• **DIRECTION**
Pull out every line of the material below that contains the string "style", matching its case exactly.

• **RECORDS FOR THIS TASK**
◆ ◆ ◆ ◆ ◆

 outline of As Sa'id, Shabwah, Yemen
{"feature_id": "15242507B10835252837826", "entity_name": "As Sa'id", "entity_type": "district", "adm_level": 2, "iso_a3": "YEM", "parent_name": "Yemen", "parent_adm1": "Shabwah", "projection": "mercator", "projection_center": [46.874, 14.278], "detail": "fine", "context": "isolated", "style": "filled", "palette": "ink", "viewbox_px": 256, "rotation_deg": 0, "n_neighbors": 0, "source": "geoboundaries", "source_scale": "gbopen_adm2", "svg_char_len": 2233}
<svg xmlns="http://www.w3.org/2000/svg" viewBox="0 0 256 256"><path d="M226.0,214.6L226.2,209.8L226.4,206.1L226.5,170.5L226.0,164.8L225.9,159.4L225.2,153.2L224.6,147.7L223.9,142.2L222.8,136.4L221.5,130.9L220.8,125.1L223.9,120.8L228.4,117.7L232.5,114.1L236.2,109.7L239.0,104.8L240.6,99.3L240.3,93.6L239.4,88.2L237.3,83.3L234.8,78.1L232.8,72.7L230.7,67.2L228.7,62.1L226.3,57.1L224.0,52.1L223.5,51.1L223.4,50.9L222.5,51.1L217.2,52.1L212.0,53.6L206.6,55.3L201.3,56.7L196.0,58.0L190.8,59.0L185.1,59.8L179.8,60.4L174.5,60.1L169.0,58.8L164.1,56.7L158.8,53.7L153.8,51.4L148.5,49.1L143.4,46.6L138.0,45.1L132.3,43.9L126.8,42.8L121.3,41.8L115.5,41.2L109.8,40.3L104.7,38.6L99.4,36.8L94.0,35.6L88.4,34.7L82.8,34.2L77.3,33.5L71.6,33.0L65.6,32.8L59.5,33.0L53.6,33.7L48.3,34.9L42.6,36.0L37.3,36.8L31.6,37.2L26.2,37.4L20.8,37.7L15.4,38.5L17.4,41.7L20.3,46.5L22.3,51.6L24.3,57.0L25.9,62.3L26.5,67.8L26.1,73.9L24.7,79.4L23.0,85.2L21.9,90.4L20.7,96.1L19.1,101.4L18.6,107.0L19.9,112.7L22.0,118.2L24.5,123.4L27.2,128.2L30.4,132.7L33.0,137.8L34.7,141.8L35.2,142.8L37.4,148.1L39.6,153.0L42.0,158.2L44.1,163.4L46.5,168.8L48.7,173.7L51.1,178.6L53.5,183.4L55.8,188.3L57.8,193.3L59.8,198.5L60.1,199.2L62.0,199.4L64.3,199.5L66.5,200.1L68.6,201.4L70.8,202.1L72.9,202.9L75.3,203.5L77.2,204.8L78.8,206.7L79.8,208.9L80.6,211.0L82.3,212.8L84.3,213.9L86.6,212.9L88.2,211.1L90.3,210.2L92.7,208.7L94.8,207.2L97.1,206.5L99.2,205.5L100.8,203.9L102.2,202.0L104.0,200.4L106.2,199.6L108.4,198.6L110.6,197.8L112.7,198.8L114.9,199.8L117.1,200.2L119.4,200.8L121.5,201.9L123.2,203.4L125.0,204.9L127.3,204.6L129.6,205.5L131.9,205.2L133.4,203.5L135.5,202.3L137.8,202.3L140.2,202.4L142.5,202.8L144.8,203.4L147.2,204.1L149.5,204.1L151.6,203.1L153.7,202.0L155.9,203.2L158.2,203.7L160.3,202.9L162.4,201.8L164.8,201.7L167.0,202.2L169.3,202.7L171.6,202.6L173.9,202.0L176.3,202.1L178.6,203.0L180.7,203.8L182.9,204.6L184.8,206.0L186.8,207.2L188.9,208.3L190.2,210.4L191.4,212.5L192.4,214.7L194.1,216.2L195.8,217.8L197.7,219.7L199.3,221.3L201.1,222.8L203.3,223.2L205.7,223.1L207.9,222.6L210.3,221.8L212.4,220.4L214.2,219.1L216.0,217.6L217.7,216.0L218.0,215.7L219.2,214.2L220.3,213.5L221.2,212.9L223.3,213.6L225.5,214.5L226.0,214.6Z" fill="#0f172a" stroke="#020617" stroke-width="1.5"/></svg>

◆ ◆ ◆ ◆ ◆

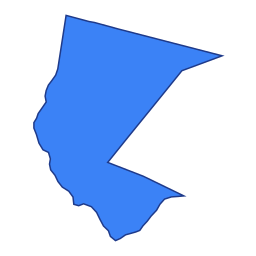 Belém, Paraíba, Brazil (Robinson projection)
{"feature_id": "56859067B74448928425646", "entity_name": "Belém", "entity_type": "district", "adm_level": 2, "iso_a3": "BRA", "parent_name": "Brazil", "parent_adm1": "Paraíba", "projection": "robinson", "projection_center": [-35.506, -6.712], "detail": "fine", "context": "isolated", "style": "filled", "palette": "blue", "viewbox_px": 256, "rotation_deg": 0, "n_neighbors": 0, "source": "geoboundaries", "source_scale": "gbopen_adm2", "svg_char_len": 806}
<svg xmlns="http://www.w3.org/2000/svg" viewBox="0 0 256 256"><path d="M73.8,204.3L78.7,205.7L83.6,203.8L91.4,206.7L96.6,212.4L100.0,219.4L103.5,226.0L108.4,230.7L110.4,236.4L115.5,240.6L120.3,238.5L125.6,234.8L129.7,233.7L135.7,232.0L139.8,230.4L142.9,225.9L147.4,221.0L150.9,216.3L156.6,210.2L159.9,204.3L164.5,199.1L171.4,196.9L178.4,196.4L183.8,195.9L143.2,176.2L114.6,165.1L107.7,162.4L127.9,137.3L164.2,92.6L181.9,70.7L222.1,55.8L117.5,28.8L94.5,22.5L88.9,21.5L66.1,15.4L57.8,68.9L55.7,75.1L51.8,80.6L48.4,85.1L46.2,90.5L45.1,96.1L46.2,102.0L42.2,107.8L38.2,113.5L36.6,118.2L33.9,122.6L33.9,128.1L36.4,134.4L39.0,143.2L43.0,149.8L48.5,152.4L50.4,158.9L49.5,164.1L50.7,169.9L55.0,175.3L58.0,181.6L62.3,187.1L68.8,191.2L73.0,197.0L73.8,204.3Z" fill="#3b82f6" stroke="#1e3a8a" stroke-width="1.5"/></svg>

◆ ◆ ◆ ◆ ◆

• **COMPLETE ANSWER**
{"feature_id": "15242507B10835252837826", "entity_name": "As Sa'id", "entity_type": "district", "adm_level": 2, "iso_a3": "YEM", "parent_name": "Yemen", "parent_adm1": "Shabwah", "projection": "mercator", "projection_center": [46.874, 14.278], "detail": "fine", "context": "isolated", "style": "filled", "palette": "ink", "viewbox_px": 256, "rotation_deg": 0, "n_neighbors": 0, "source": "geoboundaries", "source_scale": "gbopen_adm2", "svg_char_len": 2233}
{"feature_id": "56859067B74448928425646", "entity_name": "Belém", "entity_type": "district", "adm_level": 2, "iso_a3": "BRA", "parent_name": "Brazil", "parent_adm1": "Paraíba", "projection": "robinson", "projection_center": [-35.506, -6.712], "detail": "fine", "context": "isolated", "style": "filled", "palette": "blue", "viewbox_px": 256, "rotation_deg": 0, "n_neighbors": 0, "source": "geoboundaries", "source_scale": "gbopen_adm2", "svg_char_len": 806}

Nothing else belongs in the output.